Tucson stops the car and he tells me to get out. He drives away without a word. I am left standing in an old cemetery. I can hear footsteps coming and I pull the note my Mom left in the pocket. The steps come closer as I unfold the paper and read what it says.

RUN

I can see him under the moonlight. The man who taught me to ride a bike, held my hand as we walked the farm's wheat field. My Father and he was pointing his rifle at me.

RUN

I had trusted him my entire life. I knew I was safe when he was near.

RUN

He was my protector. He would never hurt me.

RUN

I run and I feel the bullet fly close past my ear.


As I run I see the headstones with the names of those I have known. I had gone to their eighteenth birthday feast and had wished them well as they were taken to the south field. There was always a parent missing but I had never noticed, not until it was my own that wasn't there. Not there for what was supposed to be such an important date.

RUN

That one word echos in my head over and over. I cannot think of anything else. How big is this cemetery? It seems to go on forever and I expect to find the end but it is not there.

Did the others get a note in the pocket of their blue shirt? Did their mother or father give them the same warning? Was it just part of how things were done?

I have to believe it was a warning. Mom loves me, doesn't she? I thought Dad did too.

RUN

I keep running and I hear the shots from the rifle. How many now? Can I keep running until he runs out of ammunition? My legs are beginning to hurt and I'm struggling.

RUN

I can't. I'm done. Let what happens happen. What purpose is served by killing one's own child I do not know, yet I know it is going to be done. I will stand here and wait for my father.

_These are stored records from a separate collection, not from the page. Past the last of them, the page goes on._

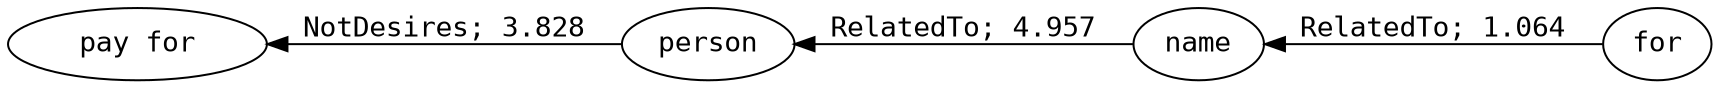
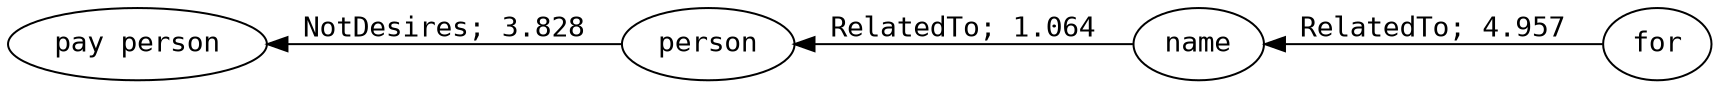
  digraph {
    fontname="DejaVu Sans Mono"
    rankdir=LR
    node [fontname="DejaVu Sans Mono"]
    edge [dir=back fontname="DejaVu Sans Mono"]
-   n1 [label="pay for"]
+   n1 [label="pay person"]
    n2 [label=person]
    n3 [label=name]
    n4 [label=for]
    n1 -> n2 [label="NotDesires; 3.828" weight=3.828]
-   n2 -> n3 [label="RelatedTo; 4.957" weight=4.957]
-   n3 -> n4 [label="RelatedTo; 1.064" weight=1.064]
+   n2 -> n3 [label="RelatedTo; 1.064" weight=4.957]
+   n3 -> n4 [label="RelatedTo; 4.957" weight=1.064]
  }
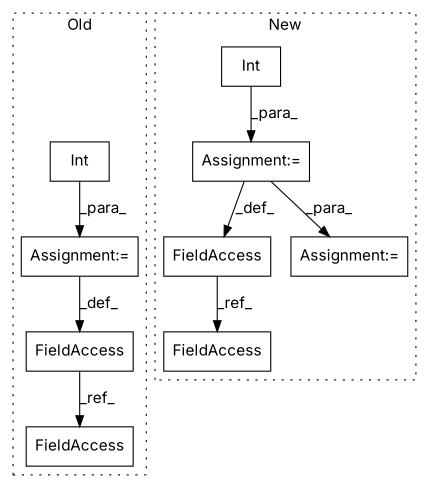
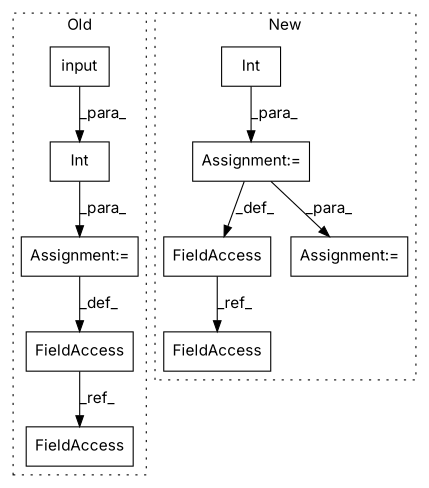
  digraph {
    fontname=Inter
    node [a=22 l=1 shape=box fontname=Inter]
    edge [fontname=Inter]
+   n1 [a=32 l="6,1" label=input s="800,854"]
    n2 [a=7 label="Assignment:=" s=795]
    n3 [a=32 l="4,1" label=Int s="796,855"]
    n4 [l=4 label=FieldAccess s=791]
    n5 [l=4 label=FieldAccess s=883]
    n6 [a=32 l="4,1" label=Int s="1241,1257"]
    n7 [a=7 label="Assignment:=" s=1240]
    n8 [l=6 label=FieldAccess s=1234]
    n9 [l=6 label=FieldAccess s=1384]
    n10 [a=7 label="Assignment:=" s=1272]
    subgraph cluster_1 {
      label=Old
      style=dotted
+     n1
      n2
      n3
      n4
      n5
    }
    subgraph cluster_2 {
      label=New
      style=dotted
      n6
      n7
      n8
      n9
      n10
    }
+   n1 -> n3 [label=_para_]
    n2 -> n4 [label=_def_]
    n3 -> n2 [label=_para_]
    n4 -> n5 [label=_ref_]
    n6 -> n7 [label=_para_]
    n7 -> n8 [label=_def_]
    n7 -> n10 [label=_para_]
    n8 -> n9 [label=_ref_]
  }
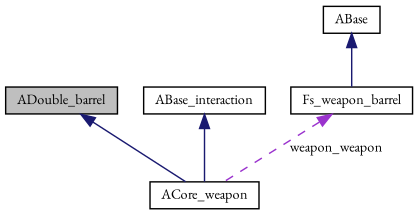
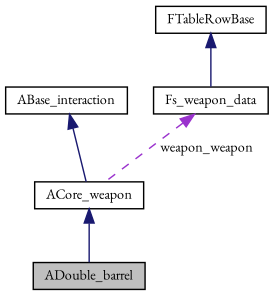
  digraph {
    fontname="EB Garamond"
    node [color=black fillcolor=white fontname="EB Garamond" fontsize=10 shape=record style=filled]
    edge [color=midnightblue dir=back fontname="EB Garamond" fontsize=10 labelfontname=Helvetica labelfontsize=10 style=solid]
    n1 [fillcolor=grey75 fontcolor=black height=0.2 label=ADouble_barrel width=0.4]
    n2 [height=0.2 label=ACore_weapon width=0.4]
    n3 [height=0.2 label=ABase_interaction width=0.4]
-   n4 [height=0.2 label=Fs_weapon_barrel width=0.4]
-   n5 [height=0.2 label=ABase width=0.4]
-   n1 -> n2
+   n4 [height=0.2 label=Fs_weapon_data width=0.4]
+   n5 [height=0.2 label=FTableRowBase width=0.4]
+   n2 -> n1
    n3 -> n2
    n4 -> n2 [color=darkorchid3 label=" weapon_weapon" style=dashed]
    n5 -> n4
  }
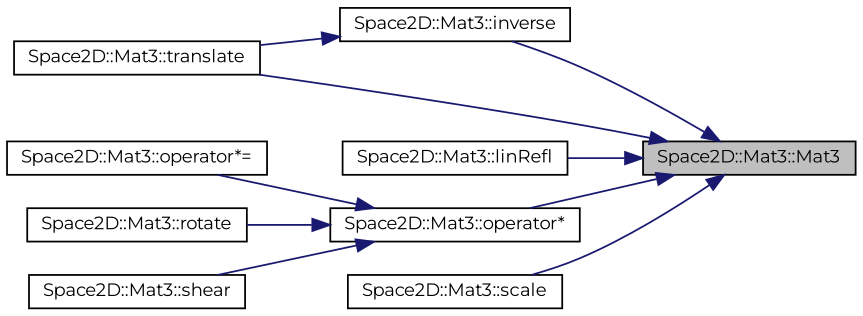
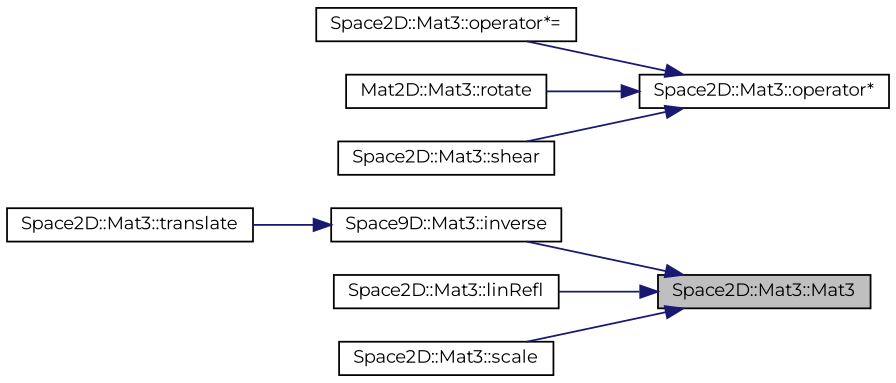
  digraph {
    fontname=Montserrat
    rankdir=RL
    node [color=black fillcolor=white fontname=Montserrat fontsize=10 shape=record style=filled]
    edge [color=midnightblue dir=back fontname=Montserrat fontsize=10 labelfontname=Helvetica labelfontsize=10 style=solid]
    n1 [fillcolor=grey75 fontcolor=black height=0.2 label="Space2D::Mat3::Mat3" width=0.4]
-   n2 [height=0.2 label="Space2D::Mat3::inverse" width=0.4]
+   n2 [height=0.2 label="Space9D::Mat3::inverse" width=0.4]
    n3 [height=0.2 label="Space2D::Mat3::translate" width=0.4]
    n4 [height=0.2 label="Space2D::Mat3::linRefl" width=0.4]
    n5 [height=0.2 label="Space2D::Mat3::operator*" width=0.4]
    n6 [height=0.2 label="Space2D::Mat3::scale" width=0.4]
    n7 [height=0.2 label="Space2D::Mat3::operator*=" width=0.4]
-   n8 [height=0.2 label="Space2D::Mat3::rotate" width=0.4]
+   n8 [height=0.2 label="Mat2D::Mat3::rotate" width=0.4]
    n9 [height=0.2 label="Space2D::Mat3::shear" width=0.4]
    n1 -> n2
-   n1 -> n3
    n1 -> n4
-   n1 -> n5
    n1 -> n6
    n2 -> n3
    n5 -> n7
    n5 -> n8
    n5 -> n9
  }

Then I see it. The open grave and the headstone bearing my name with the date of my birth and my death. Exactly eighteen years apart. I crawl into the dark hoe and wait for him to find me. If I am to die I will die as I want. I close my eyes so I will not have to see my death.


I hear the footsteps go past and then return to my grave. A light shines on my face and I hear my father reload the gun. I am going to die.

“Why?” I ask.

“For us, son, for us.”

“Us?”

“Your Mom and I.” He says. “You die so we can live.”

“Why?” I ask again. “You owe me at least that much!”

“The blood that spills from your body will let us live on as did the blood of the many brothers who came before you.” He explains. “We have lived in Ringer over two hundred years and we've had many sons. Each one reaching eighteen years and being brought to the south field. After you are gone there will be many more. She already prepares her body to accept another.”

“You aren't supposed to live forever!” I cry. “It is not how life is meant to be.”

“It is how it is in Ringer. Do not worry son, your blood will return with me and you will become part of the new child to be born.”

I am not ready to die. I don't know how long I can keep him talking but I have to try while I think of a way out.

“And what will you do with my blood?” I ask.

“It will become the bed the new child is conceived in.”

“Then I wish to see the grave of the brother in whose blood I was conceived.”



I do not know to laugh or cry as I read the headstone. Eighteen years and nine months older this brother after who I am named. I look further and see more of them with my name. They kept the name and killed the child. Did he cry and beg for his life?

All the hugs and kisses from my parents meant nothing. The “I love yous” only empty words. I would be replaced as all the others had been just so they could keep on living. So Ringer would remain the same with the same people who will have children that when they turn eighteen John Tucson will drive them to find their end at the south field.

That one word flashes in my head again.

RUN

I do, leaving my father standing there.

RUN

The end of the south field must be somewhere. It has to be close. All I can do is run.